Wilson's Words Echo 80 Years Later

Thursday, Aug. 23, 2001
"In America, 80 years later, the propaganda continues. "

By Anna Badkhen

        You're probably sitting there thinking this was an abstract from some flyer you might find glued to the walls of Moscow's malodorous apartment building stairways. This passage does look like something the Kremlin might compose in its ongoing effort to spin the war in Chechnya.

Yet it was not written by a group of Russian officials seeking to weed out all dissent. A clerk at the U.S. Justice Department in Washington typed this pamphlet — titled "Spies and Lies" — more than 80 years ago, when the xenophobic administration of President Woodrow Wilson was commanding U.S. troops in World War I.

Needless to say, German-Americans were Enemy No. 1. "Any man who carries a hyphen about with him carries a dagger that he is ready to plunge into the vitals of this republic whenever he gets ready," Wilson said at the time. To make sure no one succeeded at sabotage (which all German-Americans, no doubt, were busily scheming at the time) the president pushed through the Espionage Act and set up the Creel Committee on Public Information, soaking the nation with prejudice against Germans.

Now, replace the words "hyphen" and "republic" in Wilson's statement with "Chechen passport" and "Russia." Does it sound familiar?

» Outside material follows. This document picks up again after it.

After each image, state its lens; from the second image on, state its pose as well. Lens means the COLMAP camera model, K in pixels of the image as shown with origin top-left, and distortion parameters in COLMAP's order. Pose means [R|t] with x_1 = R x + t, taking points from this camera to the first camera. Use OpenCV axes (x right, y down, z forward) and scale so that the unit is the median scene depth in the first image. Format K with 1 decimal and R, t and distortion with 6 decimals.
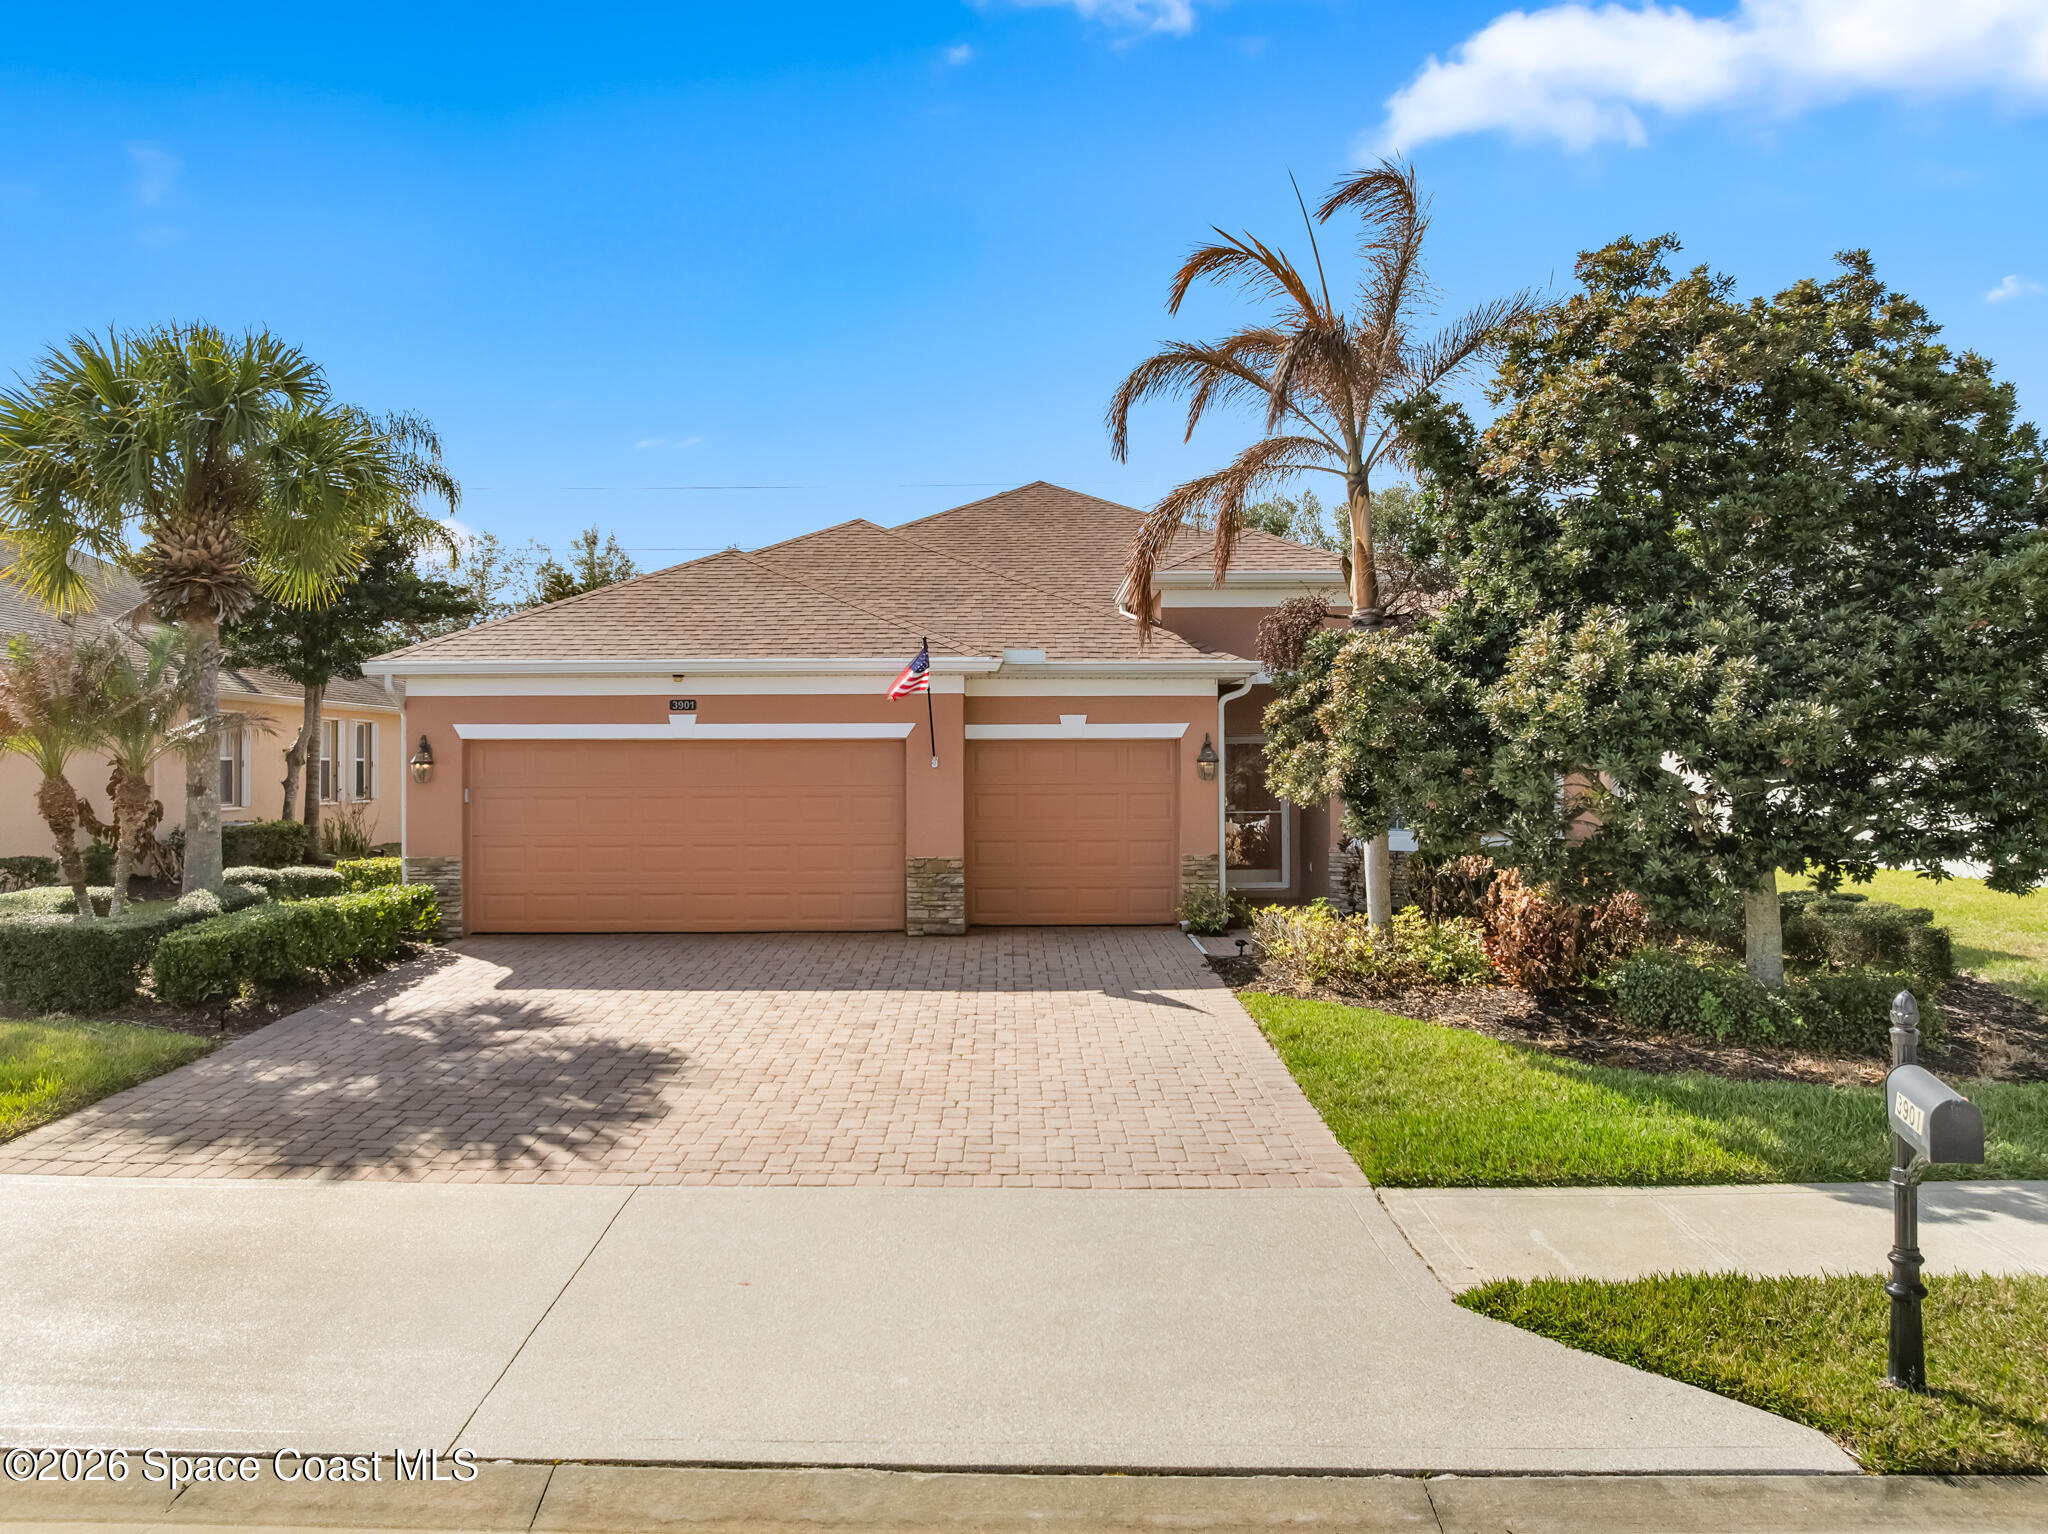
lens RADIAL K [[1450.6, 0, 1027.9], [0, 1450.6, 726.7], [0, 0, 1]] dist [-0.050673, 0.015882]
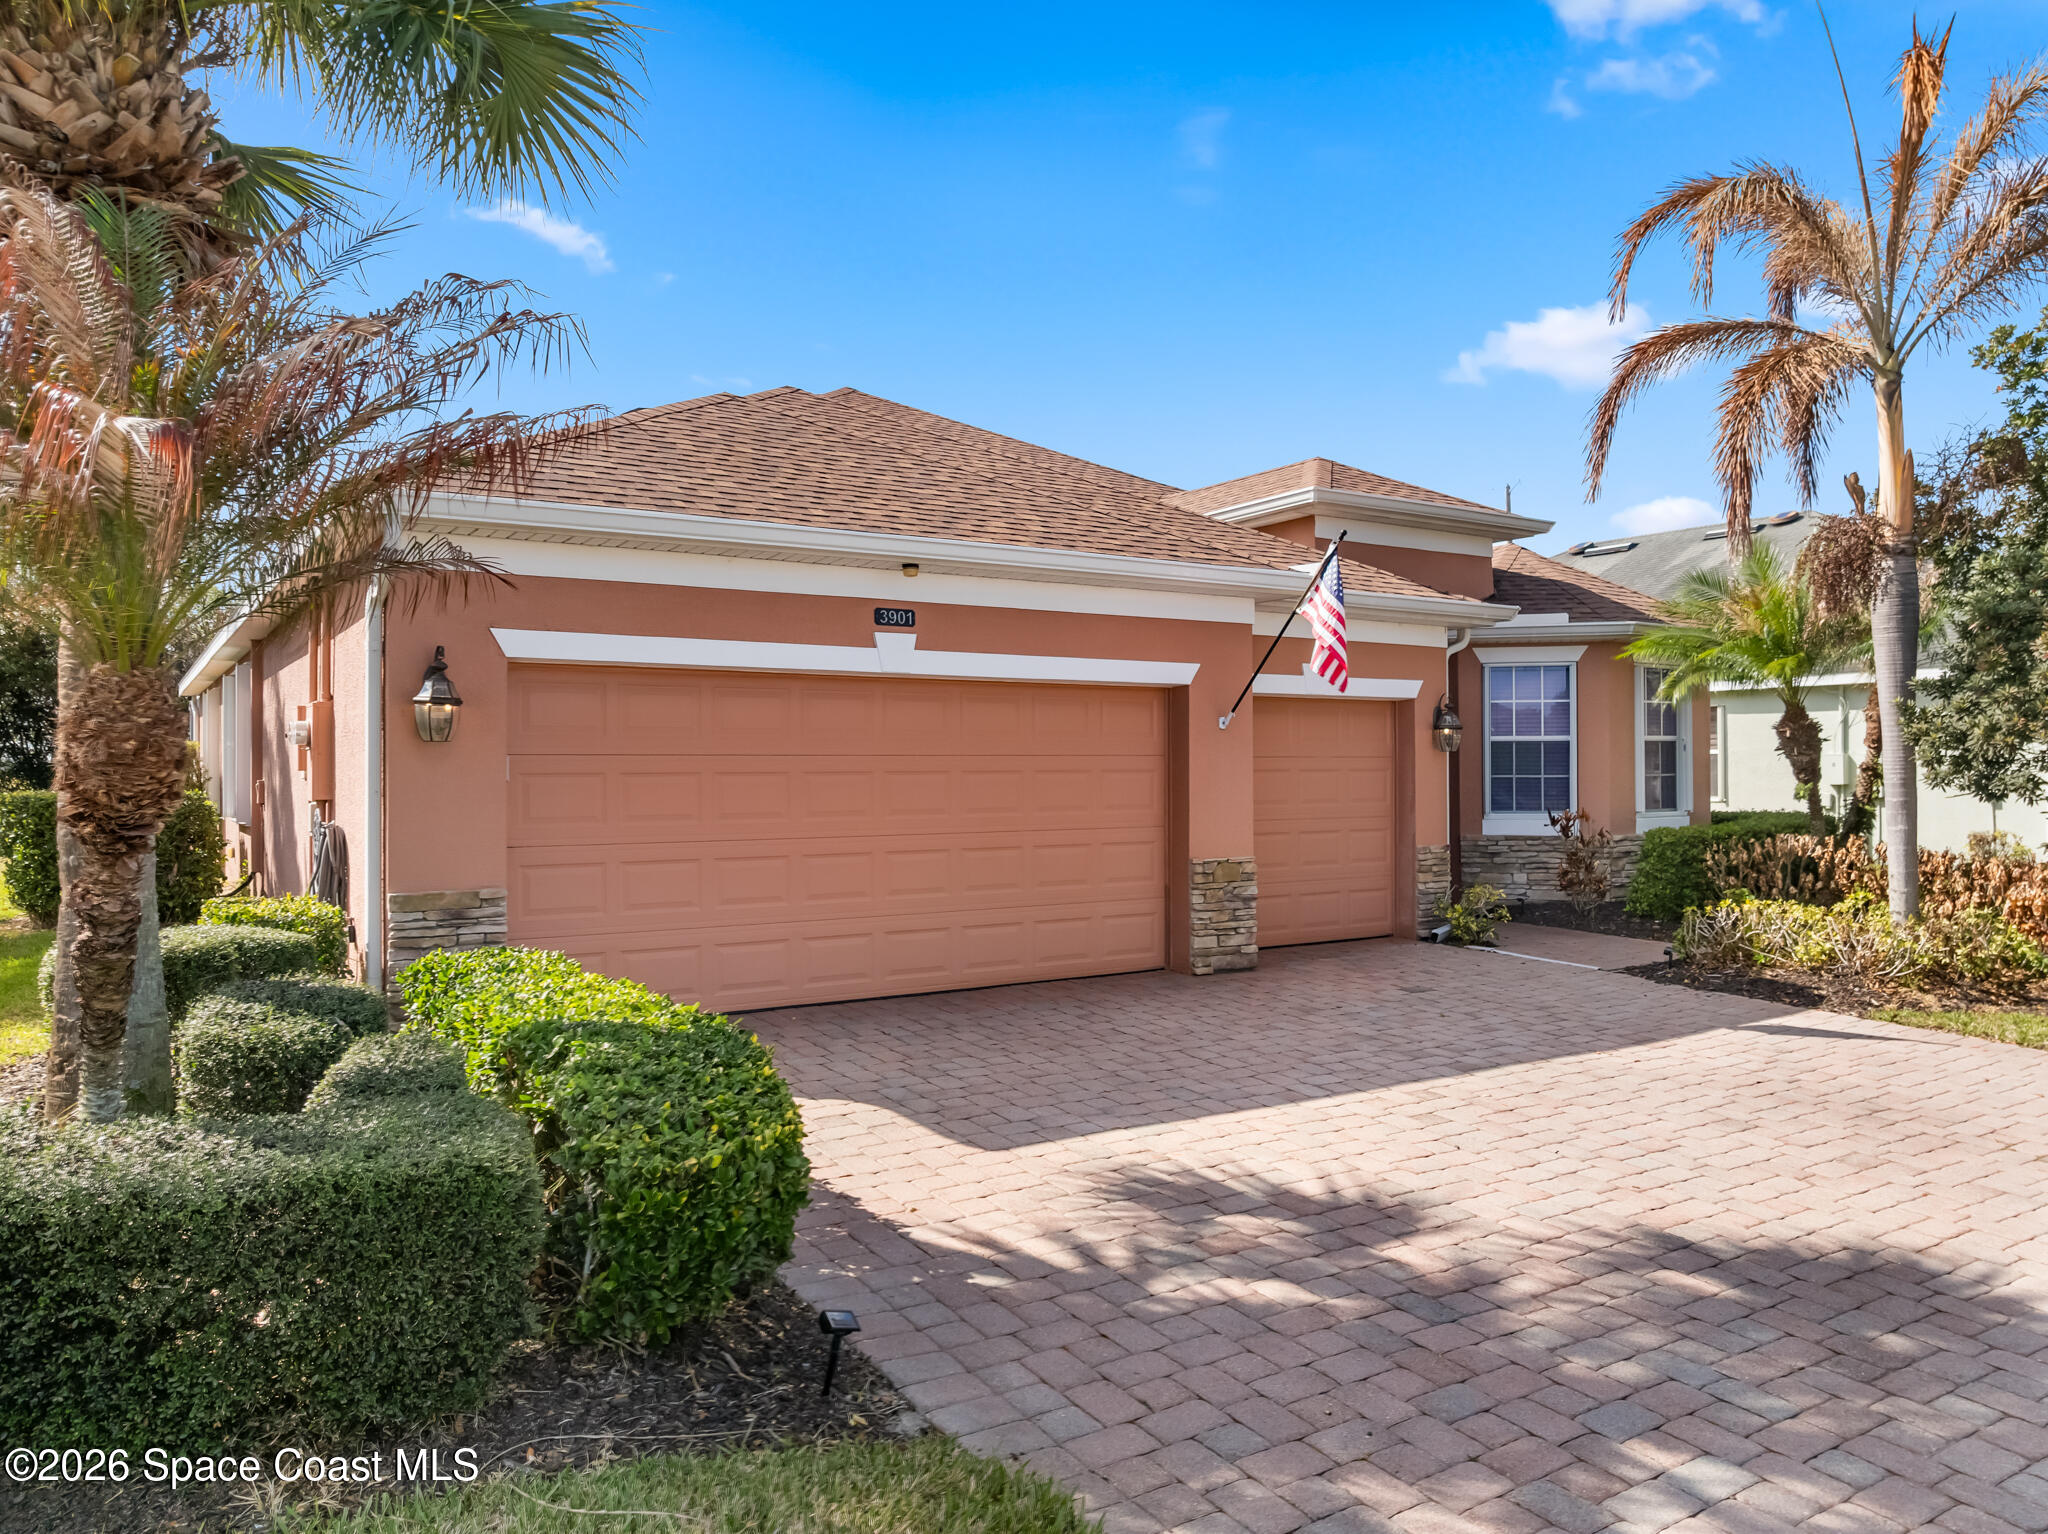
lens RADIAL K [[1450.6, 0, 1011.1], [0, 1450.6, 740.4], [0, 0, 1]] dist [-0.050673, 0.015882]
pose [[0.845927, 0.013585, 0.533126, -0.515472], [-0.018456, 0.999822, 0.003808, 0.032612], [-0.532979, -0.013060, 0.846028, 0.467790]]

In America, 80 years later, the propaganda continues. American high school students won't find the flyer in their history textbooks. Most textbooks portray the openly racist president as a hero and are silent on his misdemeanors (like, for example, his invasion of Haiti in 1915, or his tacit support of increases in racial violence — including the re-formation of the Ku Klux Klan — in the United States). Inquisitive teenagers may discover a reprint of it (and many more embarrassing facts about U.S. history that often contradict what is taught in schools) in "Lies My Teacher Told Me," an iconoclastic book about the way history is taught in America, written by historian James W. Loewen in 1995.

Russian high-school history textbooks say nothing about the military's latest campaign in Chechnya because it is not history yet. But 80 years from now, what will they say?

Mainstream Russian media provide the official spin on the war. They say the army is doing the right thing by trying to rid the volatile southern region of evil Islamic extremists who seek independence. Few newspapers dare report the random detentions, arbitrary killings and routine trade in imprisoned Chechens — or the bodies of murdered Chechens — that are emblematic of this campaign. The military underreports the number of casualties among its troops. The media never question the figures.

And even so, the military is not happy with press coverage of the war. Last month, military commander Anatoly Kvashnin criticized journalists for reporting too much bad news from the region. "You are not doing a very good job," he said.

Will historians do better? And if they do, will there be a James W. Loewen to write a book about it?

Anna Badkhen is a freelance correspondent based in Moscow.